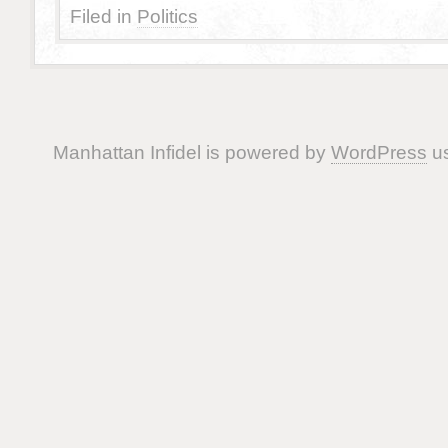
Filed in
Politics
Manhattan Infidel is powered by
WordPress
us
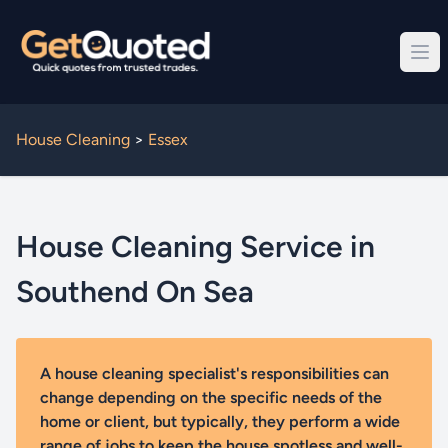
House Cleaning
>
Essex
House Cleaning Service in
Southend On Sea
A house cleaning specialist's responsibilities can
change depending on the specific needs of the
home or client, but typically, they perform a wide
range of jobs to keep the house spotless and well-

== == ==

* **WHAT TO PRODUCE**: What the answer needs is every record above, exactly as written, and no pictures.

* **RESPONSE AREA**:
Filed in
Politics
Manhattan Infidel is powered by
WordPress
us
House Cleaning
>
Essex
House Cleaning Service in
Southend On Sea
A house cleaning specialist's responsibilities can
change depending on the specific needs of the
home or client, but typically, they perform a wide
range of jobs to keep the house spotless and well-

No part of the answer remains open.